Schoolspullen kopen bij V&D was leuk. Toegegeven, mijn kinderen waren toen nog jong en vooral mijn dochter kon eindeloos veel plezier beleven aan kleurpotloden, etuis, stickers, schriften, magic markers en wat al niet meer. We combineerde het jaarlijkse bezoek aan het warenhuis met koffie en appeltaart in het café, gelegen op de bovenste etage van de pand van V&D in het centrum. Daar kon je bij goed weer op het terras zitten, met een schitterend uitzicht over de oude stad.

Inmiddels is bij ons het enthousiasme voor 'schoolspullen' tot nul gedaald, evenals de geestdrift voor een bezoek aan een 'warenhuis'. Dat woord alleen al. Klinkt oubollig. Irrelevant. Dat was natuurlijk ook de reden waarom V&D is omgevallen. En de bron van de problemen waarin de Canadese winkelketen Hudson's Bay is beland nadat het concern de leegte die V&D heeft gelaten probeerde op te vullen (volgens recente berichten stopt Hudson's Bay eind dit jaar). Het is alsof het warenhuis niet meer van deze tijd is. De vraag is: hoe komt dat en wat raken we hiermee kwijt?

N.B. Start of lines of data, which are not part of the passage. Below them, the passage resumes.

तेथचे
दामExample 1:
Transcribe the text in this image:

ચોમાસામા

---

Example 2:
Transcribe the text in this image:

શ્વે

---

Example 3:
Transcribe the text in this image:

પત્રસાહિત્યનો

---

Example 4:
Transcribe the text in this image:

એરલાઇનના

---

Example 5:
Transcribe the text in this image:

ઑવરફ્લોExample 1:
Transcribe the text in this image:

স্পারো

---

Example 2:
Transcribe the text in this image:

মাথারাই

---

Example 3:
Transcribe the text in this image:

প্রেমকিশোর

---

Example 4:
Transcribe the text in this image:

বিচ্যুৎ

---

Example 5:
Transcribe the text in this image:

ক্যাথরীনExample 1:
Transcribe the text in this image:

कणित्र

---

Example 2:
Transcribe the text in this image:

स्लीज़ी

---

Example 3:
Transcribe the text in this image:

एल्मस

Veel, zo merkte ik tijdens het kopen van de schoolspullen. En toen ik In Fabric zag, de nieuwe film van de eigenzinnige Britse regisseur Peter Strickland. Het verhaal speelt zich gedeeltelijk af in een fictief warenhuis in de buurt van Londen: Dentley & Soper, waar de bizarre Miss Luckmoore als modeverkoper werkt. Gitzwart, gepermanent haar. Priemende blik gecreëerd door wijd opengesperde ogen met eyeliner. Lippenstift: glimmend en knalrood.

Bij haar koopt Sheila, een pas gescheiden vrouw van middelbare leeftijd, een rode jurk wanneer ze weer eens een date heeft. Later blijkt dat de jurk over demonische krachten beschikt, wanneer een jongeman, Reg, die aandoet als deel van de feestvieringen op zijn vrijgezellenavond.

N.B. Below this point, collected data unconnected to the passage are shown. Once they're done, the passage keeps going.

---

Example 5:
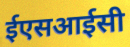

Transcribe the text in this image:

ईएसआईसीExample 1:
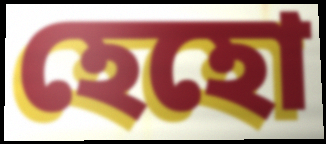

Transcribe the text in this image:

হেহো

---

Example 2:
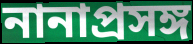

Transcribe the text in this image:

নানাপ্রসঙ্গ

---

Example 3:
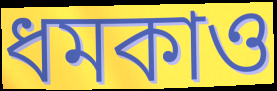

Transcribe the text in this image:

ধমকাও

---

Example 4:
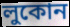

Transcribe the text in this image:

লুকোন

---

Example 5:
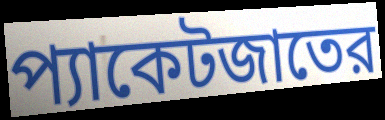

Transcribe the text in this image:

প্যাকেটজাতেরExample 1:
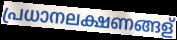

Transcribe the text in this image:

പ്രധാനലക്ഷണങ്ങള്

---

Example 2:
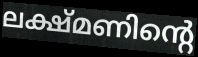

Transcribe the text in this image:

ലക്ഷ്മണിന്റെ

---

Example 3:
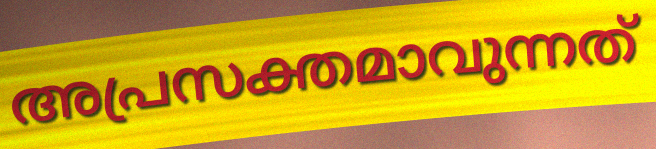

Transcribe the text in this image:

അപ്രസക്തമാവുന്നത്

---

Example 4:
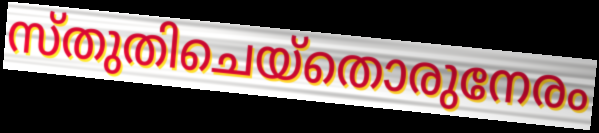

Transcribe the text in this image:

സ്തുതിചെയ്തൊരുനേരം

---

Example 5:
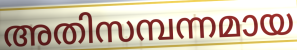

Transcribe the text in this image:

അതിസമ്പന്നമായ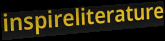
inspireliterature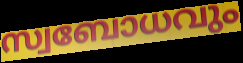
സ്വബോധവും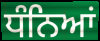
ਧੰਨਿਆਂ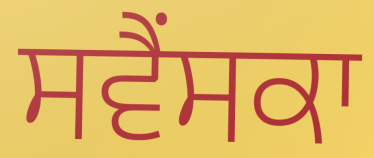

De beste scènes spelen zich af in het warenhuis. In welk tijdperk we ons bevinden is niet duidelijk, maar te oordelen naar de modestijl in een catalogus waarin de rode jurk wordt geadverteerd, gaat het om ergens in de jaren 70. We zien een schare mensen zich verzamelen bij de ingang, want het is uitverkoop. Als de deuren opengaan, staan de werknemers, onder wie Miss Luckmoore, klaar om de klanten, als bezetenen zoekend naar de beste deals, van dienst te zijn.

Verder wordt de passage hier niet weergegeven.